■ YOUR ASSIGNMENT ■
Reproduce the data exactly, leaving nothing out.

(Excerpts from a dataset)
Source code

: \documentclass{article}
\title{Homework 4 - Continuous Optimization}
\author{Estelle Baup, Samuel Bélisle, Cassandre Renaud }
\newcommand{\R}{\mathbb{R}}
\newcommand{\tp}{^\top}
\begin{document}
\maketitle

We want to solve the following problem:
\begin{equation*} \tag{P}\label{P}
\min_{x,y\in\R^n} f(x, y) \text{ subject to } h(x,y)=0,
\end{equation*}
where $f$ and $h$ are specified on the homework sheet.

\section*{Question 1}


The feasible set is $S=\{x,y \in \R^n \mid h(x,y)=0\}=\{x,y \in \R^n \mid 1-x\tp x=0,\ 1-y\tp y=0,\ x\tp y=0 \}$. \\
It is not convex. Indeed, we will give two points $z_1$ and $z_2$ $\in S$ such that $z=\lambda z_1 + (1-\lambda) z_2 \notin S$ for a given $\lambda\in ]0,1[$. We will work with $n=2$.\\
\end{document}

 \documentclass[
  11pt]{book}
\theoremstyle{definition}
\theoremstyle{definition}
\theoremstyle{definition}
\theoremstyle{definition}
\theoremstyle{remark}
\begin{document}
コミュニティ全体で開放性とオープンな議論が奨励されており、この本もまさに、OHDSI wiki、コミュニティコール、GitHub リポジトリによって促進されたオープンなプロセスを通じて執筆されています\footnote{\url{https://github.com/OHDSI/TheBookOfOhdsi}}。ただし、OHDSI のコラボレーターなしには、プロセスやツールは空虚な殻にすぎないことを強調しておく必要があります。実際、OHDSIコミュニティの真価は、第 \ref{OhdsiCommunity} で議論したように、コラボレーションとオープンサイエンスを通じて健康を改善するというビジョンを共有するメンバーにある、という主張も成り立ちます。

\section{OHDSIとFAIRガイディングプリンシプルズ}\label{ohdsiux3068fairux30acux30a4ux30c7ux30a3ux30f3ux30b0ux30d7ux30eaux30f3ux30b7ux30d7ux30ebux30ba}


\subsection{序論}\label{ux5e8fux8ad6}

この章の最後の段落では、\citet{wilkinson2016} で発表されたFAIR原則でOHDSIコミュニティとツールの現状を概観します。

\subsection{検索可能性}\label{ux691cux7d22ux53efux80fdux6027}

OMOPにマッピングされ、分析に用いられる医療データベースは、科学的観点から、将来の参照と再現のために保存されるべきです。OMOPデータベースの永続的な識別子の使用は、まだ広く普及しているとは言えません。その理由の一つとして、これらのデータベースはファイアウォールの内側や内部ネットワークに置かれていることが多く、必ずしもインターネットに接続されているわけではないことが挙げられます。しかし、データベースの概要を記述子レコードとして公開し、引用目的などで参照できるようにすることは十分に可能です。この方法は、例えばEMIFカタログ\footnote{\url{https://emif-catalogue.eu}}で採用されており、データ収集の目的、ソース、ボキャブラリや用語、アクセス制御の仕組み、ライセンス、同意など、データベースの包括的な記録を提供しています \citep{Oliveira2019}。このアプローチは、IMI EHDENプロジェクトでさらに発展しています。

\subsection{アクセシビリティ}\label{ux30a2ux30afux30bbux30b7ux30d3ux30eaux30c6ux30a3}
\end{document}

■ EXPECTED ANSWER ■
Source code

: \documentclass{article}
\title{Homework 4 - Continuous Optimization}
\author{Estelle Baup, Samuel Bélisle, Cassandre Renaud }
\newcommand{\R}{\mathbb{R}}
\newcommand{\tp}{^\top}
\begin{document}
\maketitle

We want to solve the following problem:
\begin{equation*} \tag{P}\label{P}
\min_{x,y\in\R^n} f(x, y) \text{ subject to } h(x,y)=0,
\end{equation*}
where $f$ and $h$ are specified on the homework sheet.

\section*{Question 1}


The feasible set is $S=\{x,y \in \R^n \mid h(x,y)=0\}=\{x,y \in \R^n \mid 1-x\tp x=0,\ 1-y\tp y=0,\ x\tp y=0 \}$. \\
It is not convex. Indeed, we will give two points $z_1$ and $z_2$ $\in S$ such that $z=\lambda z_1 + (1-\lambda) z_2 \notin S$ for a given $\lambda\in ]0,1[$. We will work with $n=2$.\\
\end{document}

 \documentclass[
  11pt]{book}
\theoremstyle{definition}
\theoremstyle{definition}
\theoremstyle{definition}
\theoremstyle{definition}
\theoremstyle{remark}
\begin{document}
コミュニティ全体で開放性とオープンな議論が奨励されており、この本もまさに、OHDSI wiki、コミュニティコール、GitHub リポジトリによって促進されたオープンなプロセスを通じて執筆されています\footnote{\url{https://github.com/OHDSI/TheBookOfOhdsi}}。ただし、OHDSI のコラボレーターなしには、プロセスやツールは空虚な殻にすぎないことを強調しておく必要があります。実際、OHDSIコミュニティの真価は、第 \ref{OhdsiCommunity} で議論したように、コラボレーションとオープンサイエンスを通じて健康を改善するというビジョンを共有するメンバーにある、という主張も成り立ちます。

\section{OHDSIとFAIRガイディングプリンシプルズ}\label{ohdsiux3068fairux30acux30a4ux30c7ux30a3ux30f3ux30b0ux30d7ux30eaux30f3ux30b7ux30d7ux30ebux30ba}


\subsection{序論}\label{ux5e8fux8ad6}

この章の最後の段落では、\citet{wilkinson2016} で発表されたFAIR原則でOHDSIコミュニティとツールの現状を概観します。

\subsection{検索可能性}\label{ux691cux7d22ux53efux80fdux6027}

OMOPにマッピングされ、分析に用いられる医療データベースは、科学的観点から、将来の参照と再現のために保存されるべきです。OMOPデータベースの永続的な識別子の使用は、まだ広く普及しているとは言えません。その理由の一つとして、これらのデータベースはファイアウォールの内側や内部ネットワークに置かれていることが多く、必ずしもインターネットに接続されているわけではないことが挙げられます。しかし、データベースの概要を記述子レコードとして公開し、引用目的などで参照できるようにすることは十分に可能です。この方法は、例えばEMIFカタログ\footnote{\url{https://emif-catalogue.eu}}で採用されており、データ収集の目的、ソース、ボキャブラリや用語、アクセス制御の仕組み、ライセンス、同意など、データベースの包括的な記録を提供しています \citep{Oliveira2019}。このアプローチは、IMI EHDENプロジェクトでさらに発展しています。

\subsection{アクセシビリティ}\label{ux30a2ux30afux30bbux30b7ux30d3ux30eaux30c6ux30a3}
\end{document}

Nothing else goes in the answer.